Selected excerpt Start Marker

It is important that as postal services evolve over time the USO is frequently reviewed. I hope that we have learned some of the lessons from the privatisation of the telecoms industry. The universal service obligation imposed then related solely to voice mail services, but as telecoms services have rapidly evolved, certain developments such as broadband are no longer part of the USO. We must not make the same mistake with mail services, so we should leave it open for the USO to evolve.
Another important issue raised in the Select Committee report is the need for a universal service compensation schemea fund though which private mail operators contribute towards the costs of providing a universal service. It is no good waiting until Royal Mail gets into financial difficulties before setting up such a fund. It is important for it to be set up soon. It must be set up in order to compensate Royal Mail for the extra costs that it incurs in delivering to the remote rural areas that private mail operators would not consider serving.

Selected excerpt End Marker
Record extracts Start Marker

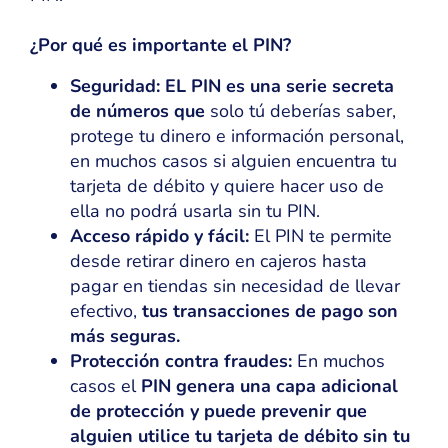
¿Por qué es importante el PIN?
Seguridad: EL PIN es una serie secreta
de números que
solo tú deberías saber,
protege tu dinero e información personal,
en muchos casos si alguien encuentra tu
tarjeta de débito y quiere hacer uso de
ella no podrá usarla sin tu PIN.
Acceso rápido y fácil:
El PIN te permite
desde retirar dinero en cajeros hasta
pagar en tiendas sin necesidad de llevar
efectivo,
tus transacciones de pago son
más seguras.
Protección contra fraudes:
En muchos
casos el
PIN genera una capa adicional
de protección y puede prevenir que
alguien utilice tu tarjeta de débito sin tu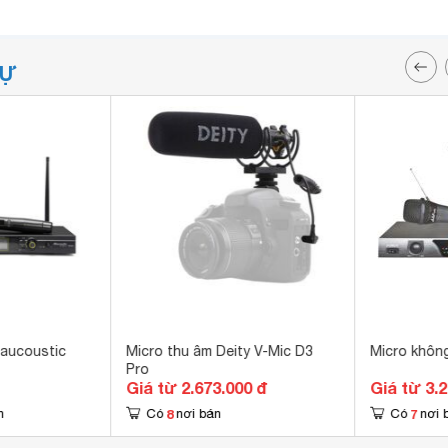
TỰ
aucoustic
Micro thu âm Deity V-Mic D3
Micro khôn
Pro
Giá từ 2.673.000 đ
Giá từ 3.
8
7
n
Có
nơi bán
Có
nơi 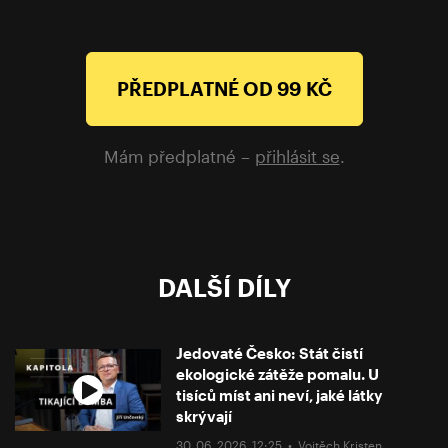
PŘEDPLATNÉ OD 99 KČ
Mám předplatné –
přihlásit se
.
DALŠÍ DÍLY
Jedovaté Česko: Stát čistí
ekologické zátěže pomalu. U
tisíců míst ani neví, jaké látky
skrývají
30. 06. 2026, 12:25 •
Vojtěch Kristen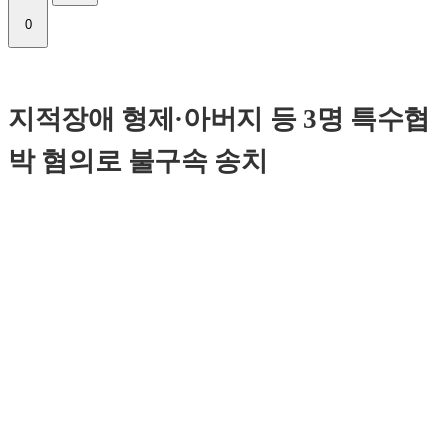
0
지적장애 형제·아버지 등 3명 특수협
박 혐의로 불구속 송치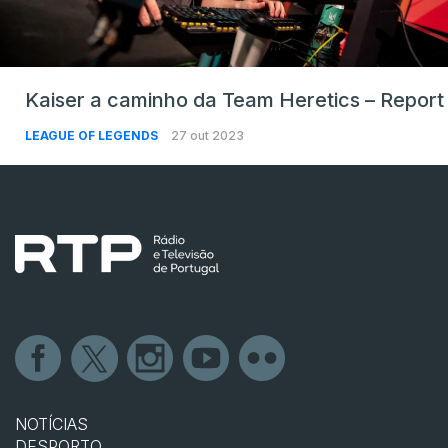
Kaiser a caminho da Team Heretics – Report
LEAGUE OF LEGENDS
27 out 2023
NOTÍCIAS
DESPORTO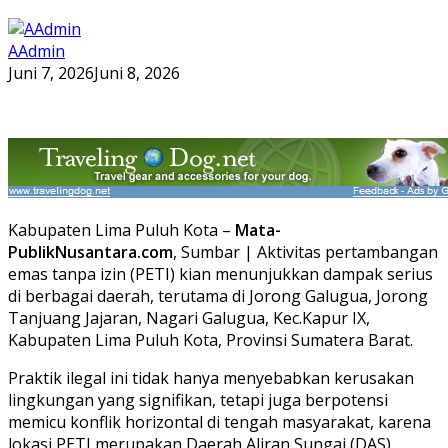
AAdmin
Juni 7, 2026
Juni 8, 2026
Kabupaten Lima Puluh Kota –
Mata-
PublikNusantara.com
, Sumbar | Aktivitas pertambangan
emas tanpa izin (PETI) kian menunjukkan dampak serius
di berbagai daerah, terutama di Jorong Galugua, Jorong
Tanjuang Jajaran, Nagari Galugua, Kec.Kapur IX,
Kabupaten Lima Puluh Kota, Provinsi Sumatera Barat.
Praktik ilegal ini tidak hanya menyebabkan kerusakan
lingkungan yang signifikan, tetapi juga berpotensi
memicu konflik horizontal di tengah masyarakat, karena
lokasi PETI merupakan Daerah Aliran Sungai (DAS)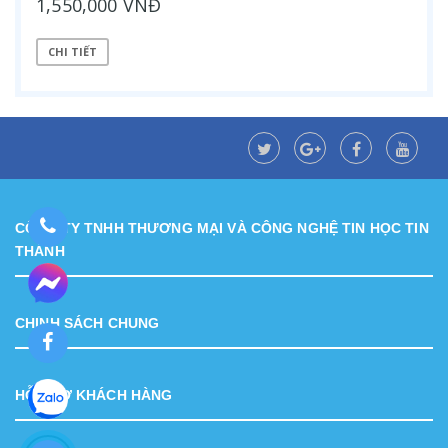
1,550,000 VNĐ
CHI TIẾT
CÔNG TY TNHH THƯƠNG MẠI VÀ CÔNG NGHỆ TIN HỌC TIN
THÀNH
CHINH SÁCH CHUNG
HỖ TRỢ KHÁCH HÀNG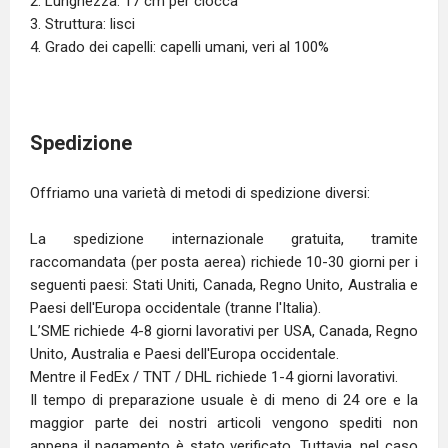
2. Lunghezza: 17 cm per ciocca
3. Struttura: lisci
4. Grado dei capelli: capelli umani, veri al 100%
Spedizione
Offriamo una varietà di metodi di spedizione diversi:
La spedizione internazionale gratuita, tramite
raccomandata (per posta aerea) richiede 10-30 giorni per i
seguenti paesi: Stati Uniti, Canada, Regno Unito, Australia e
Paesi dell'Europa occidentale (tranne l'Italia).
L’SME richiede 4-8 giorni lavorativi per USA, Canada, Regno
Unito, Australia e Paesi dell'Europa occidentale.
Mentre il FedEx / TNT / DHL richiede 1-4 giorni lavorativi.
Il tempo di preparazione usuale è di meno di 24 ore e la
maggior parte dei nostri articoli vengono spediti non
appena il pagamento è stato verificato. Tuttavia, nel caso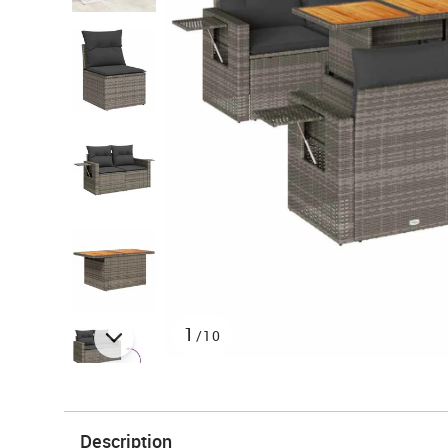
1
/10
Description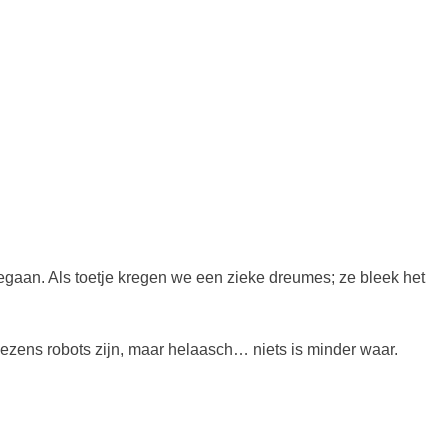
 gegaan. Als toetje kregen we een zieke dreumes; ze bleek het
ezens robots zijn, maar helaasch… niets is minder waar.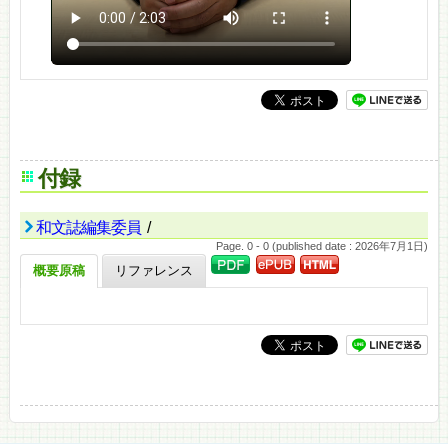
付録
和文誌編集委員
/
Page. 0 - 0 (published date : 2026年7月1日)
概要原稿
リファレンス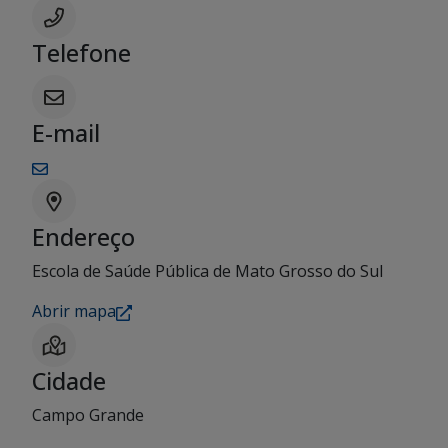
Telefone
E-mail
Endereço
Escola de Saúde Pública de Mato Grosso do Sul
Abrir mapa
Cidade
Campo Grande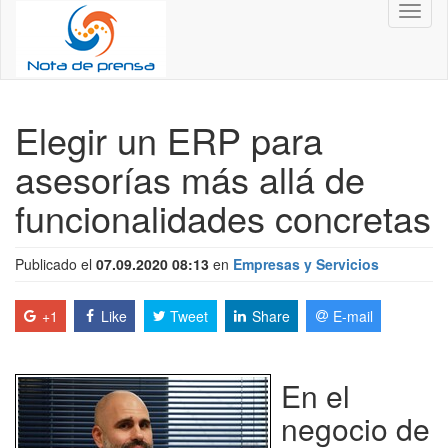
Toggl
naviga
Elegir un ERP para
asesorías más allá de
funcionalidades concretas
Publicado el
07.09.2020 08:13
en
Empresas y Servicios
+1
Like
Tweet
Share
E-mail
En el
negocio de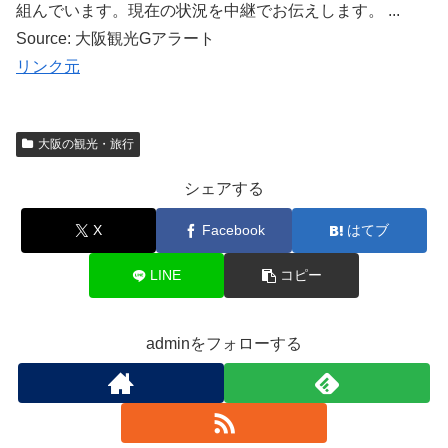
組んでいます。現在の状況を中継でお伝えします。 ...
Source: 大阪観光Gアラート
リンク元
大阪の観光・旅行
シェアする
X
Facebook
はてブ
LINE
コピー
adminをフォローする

Record extracts End Marker

- **Aim of the task**
Go on with the passage about the postal universal service obligation, starting right after its final sentence.

- **The answer**
I am also concerned about the future of rural post offices. Often, the post office is part of the only shop in a village, and without the post office income and extra footfall generated, many of those village shops would not survive. Rural post offices benefit from social network payments of £150 million a year, but they are guaranteed only until 2008. It is important for the Government to commit soon to funding the rural post office network beyond 2008. Unless they do so, it is inevitable that some rural post offices will be forced to close. I am already aware of circumstances in which some postmasters or mistresses wish to retire, but when Royal Mail explains to applicants wanting to take over that the social network payments will continue only to 2008, many of them understandably pull out. Without any long-term business plan, they are unwilling to take the risk. It is important that the Government give a commitment soon.
The Government have already caused a great deal of damage to rural post offices by transferring many pension and benefit payments to the banks. They should try to give rural post offices more business, and they could help smaller post offices by, for example, allowing more of them to issue vehicle licences.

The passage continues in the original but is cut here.